▶ _The exercise_: Could you copy, word for word, only the lines beginning at the one that contains "Page size: 1500x1125." and ending at the one that contains "text_box 7 Tesla", including both of those lines?

▶ _Data records_:

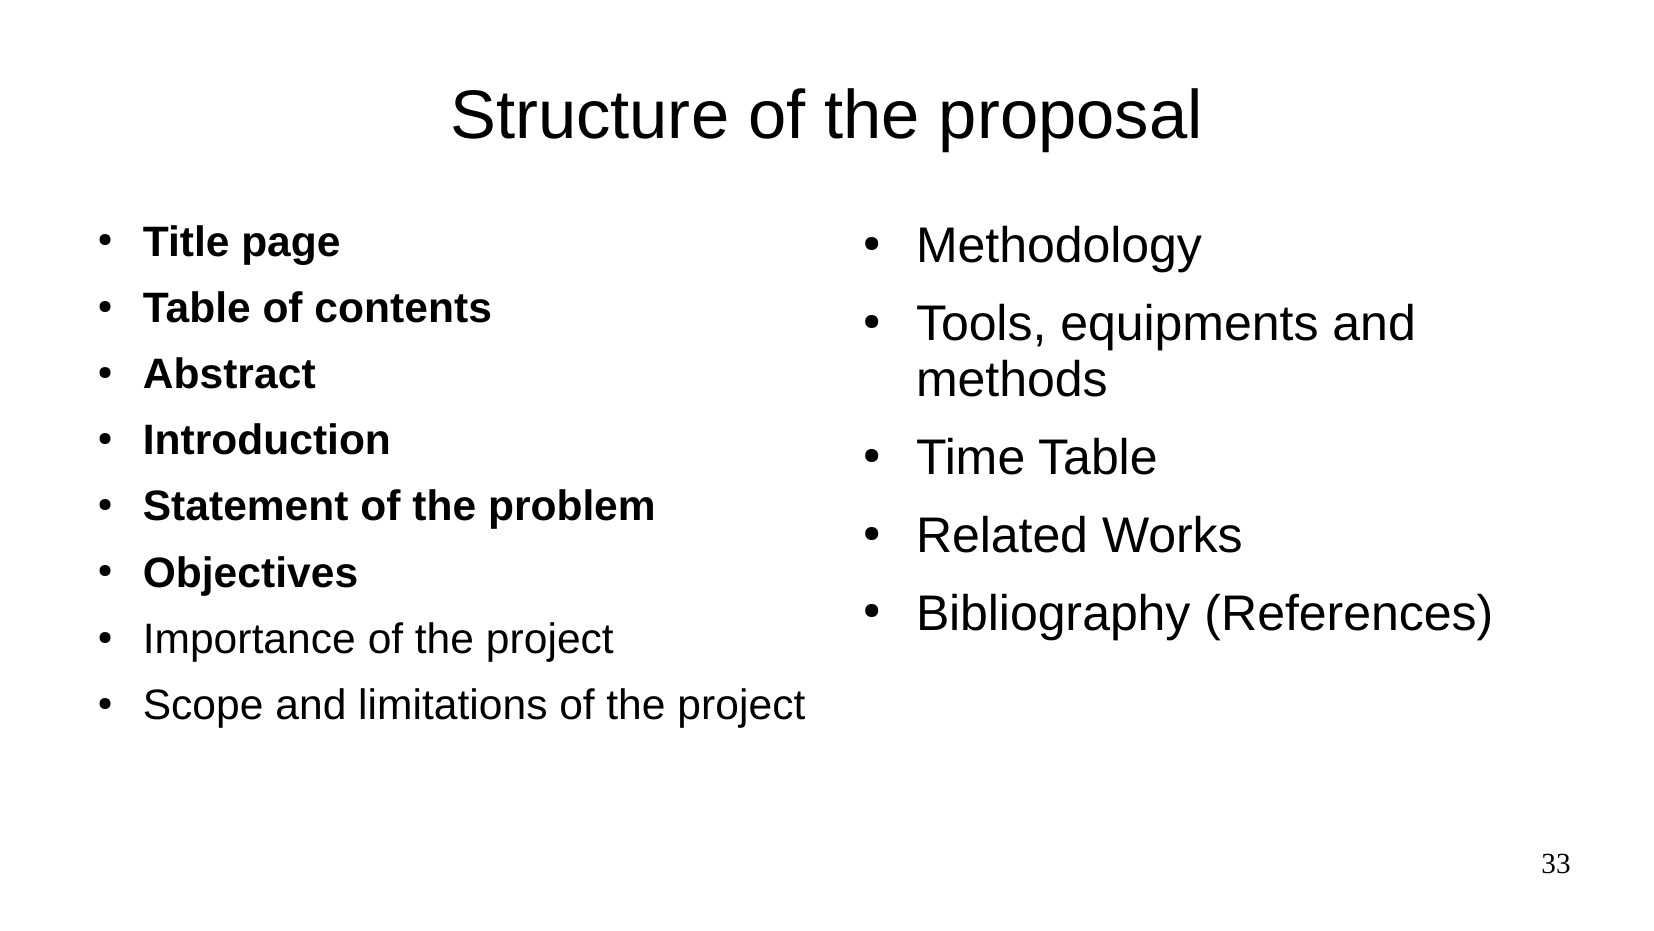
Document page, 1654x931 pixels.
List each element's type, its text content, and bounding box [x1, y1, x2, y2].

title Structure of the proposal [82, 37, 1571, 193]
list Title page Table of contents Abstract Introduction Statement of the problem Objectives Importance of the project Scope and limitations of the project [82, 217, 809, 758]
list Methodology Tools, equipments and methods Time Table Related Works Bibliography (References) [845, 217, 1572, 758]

---

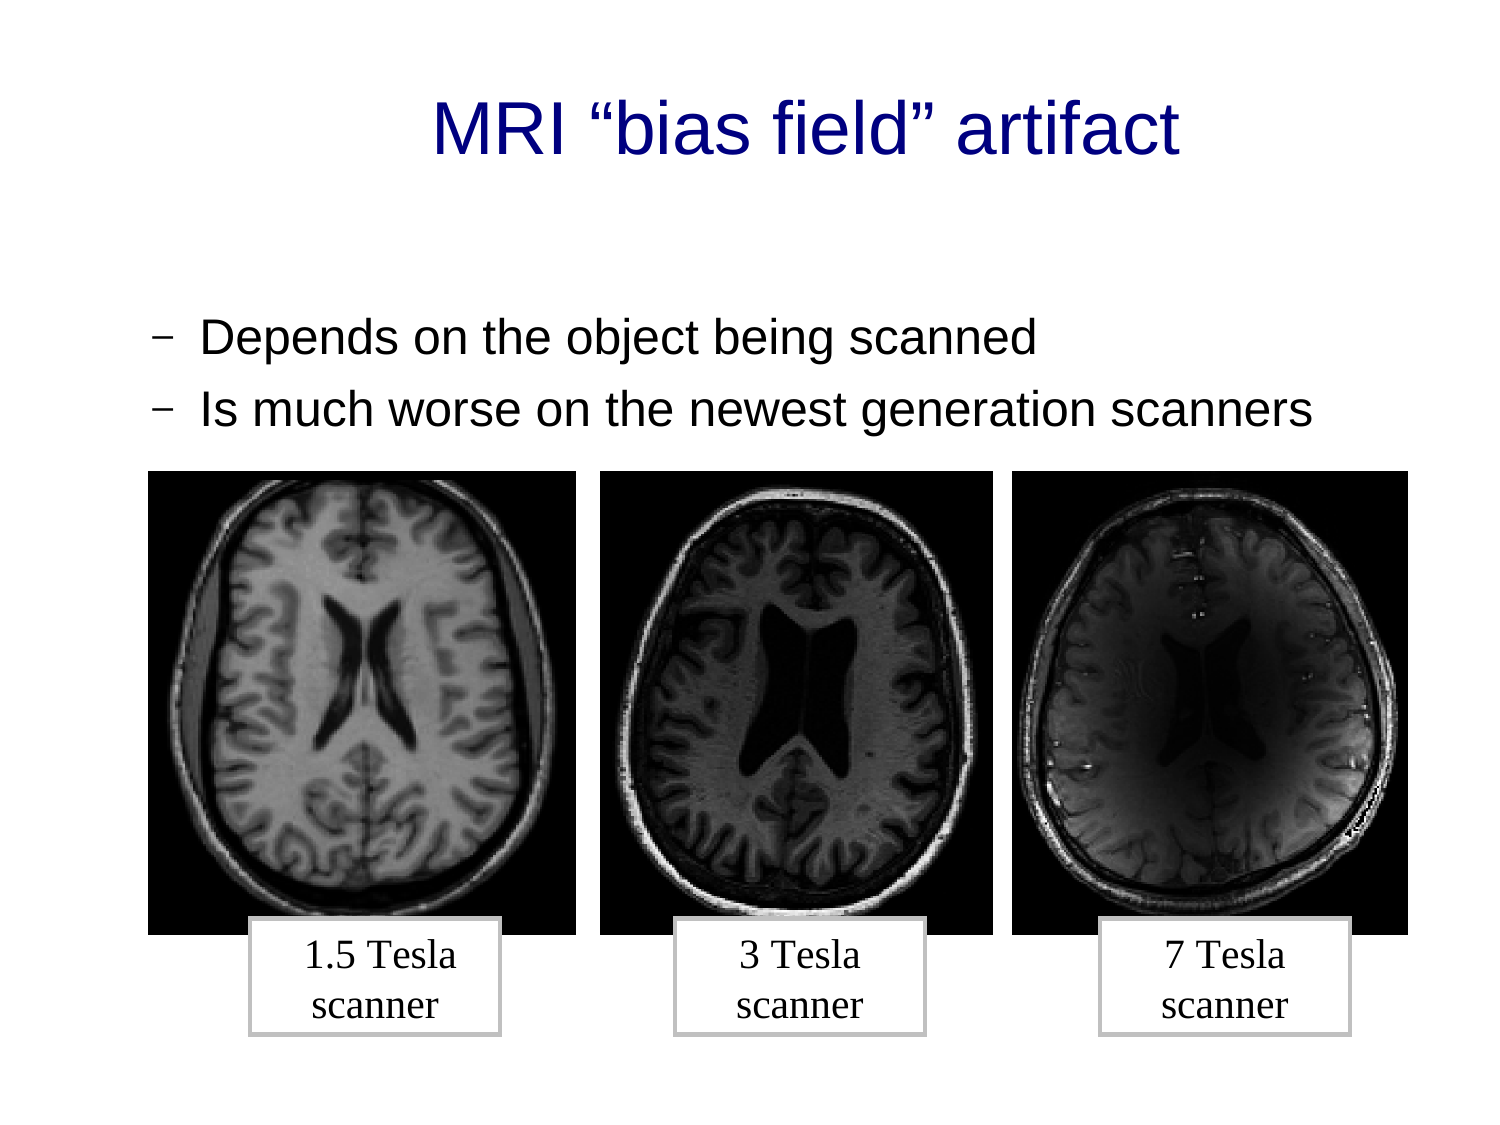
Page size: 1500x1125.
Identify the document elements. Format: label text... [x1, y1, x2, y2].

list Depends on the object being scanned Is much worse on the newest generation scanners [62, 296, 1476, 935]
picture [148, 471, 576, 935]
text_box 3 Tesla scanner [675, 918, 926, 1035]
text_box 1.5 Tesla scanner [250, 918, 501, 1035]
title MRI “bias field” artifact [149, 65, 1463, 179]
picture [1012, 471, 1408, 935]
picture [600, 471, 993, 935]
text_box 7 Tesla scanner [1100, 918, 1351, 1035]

==

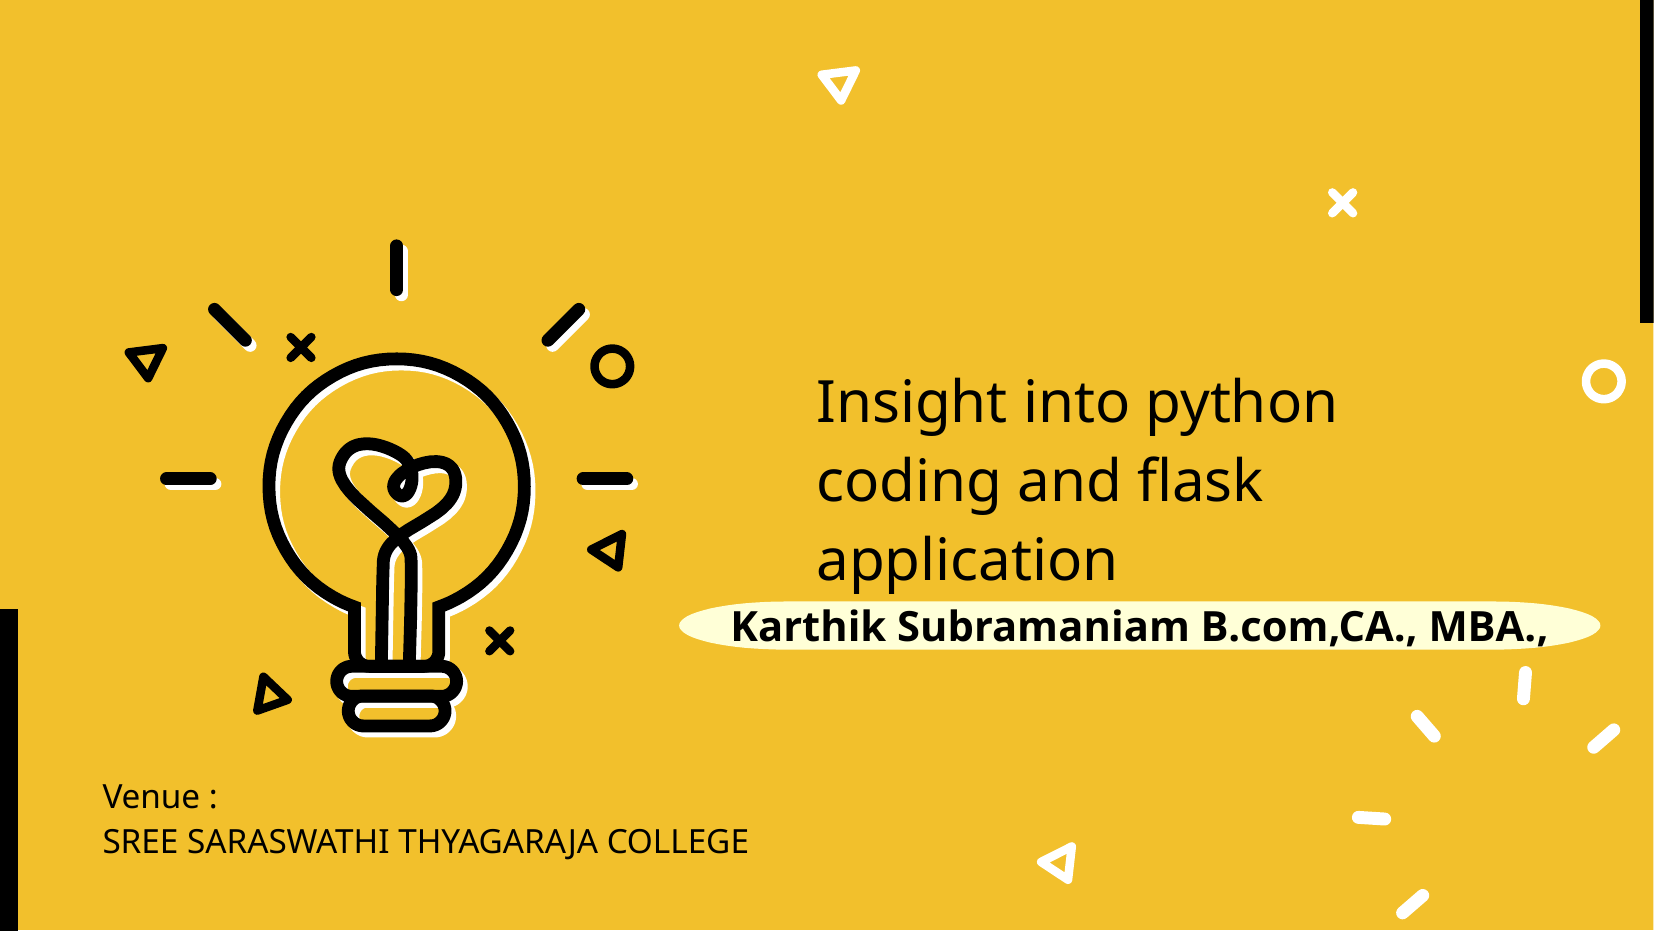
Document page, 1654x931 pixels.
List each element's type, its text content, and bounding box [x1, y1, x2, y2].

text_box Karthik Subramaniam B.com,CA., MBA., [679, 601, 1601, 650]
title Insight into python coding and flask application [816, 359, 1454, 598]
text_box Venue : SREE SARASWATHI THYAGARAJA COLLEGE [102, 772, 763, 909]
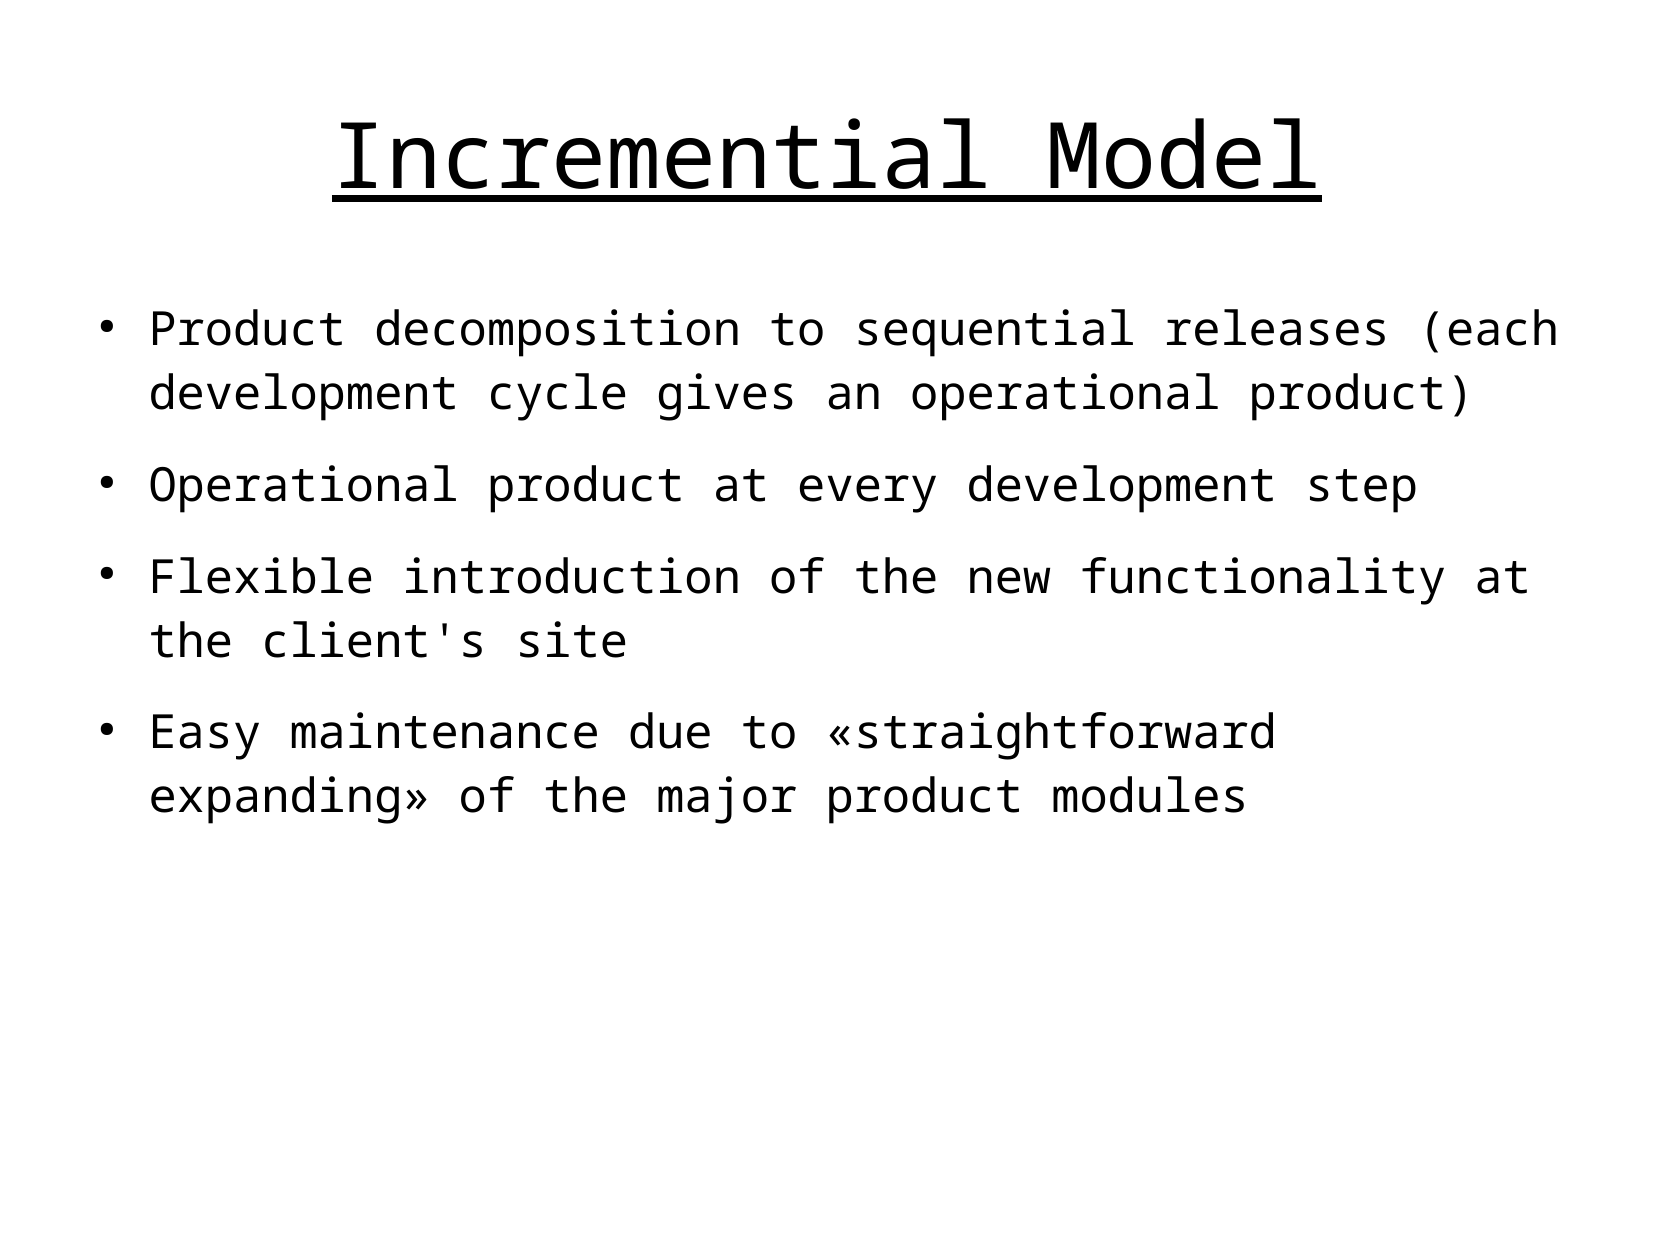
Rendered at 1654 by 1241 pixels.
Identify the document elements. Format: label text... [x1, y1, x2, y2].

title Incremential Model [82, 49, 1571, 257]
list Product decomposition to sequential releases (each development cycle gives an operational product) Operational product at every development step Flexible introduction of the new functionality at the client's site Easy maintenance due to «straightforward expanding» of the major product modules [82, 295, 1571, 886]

▶ _Written answer_:
Page size: 1500x1125.
Identify the document elements. Format: label text... [x1, y1, x2, y2].

list Depends on the object being scanned Is much worse on the newest generation scanners [62, 296, 1476, 935]
picture [148, 471, 576, 935]
text_box 3 Tesla scanner [675, 918, 926, 1035]
text_box 1.5 Tesla scanner [250, 918, 501, 1035]
title MRI “bias field” artifact [149, 65, 1463, 179]
picture [1012, 471, 1408, 935]
picture [600, 471, 993, 935]
text_box 7 Tesla scanner [1100, 918, 1351, 1035]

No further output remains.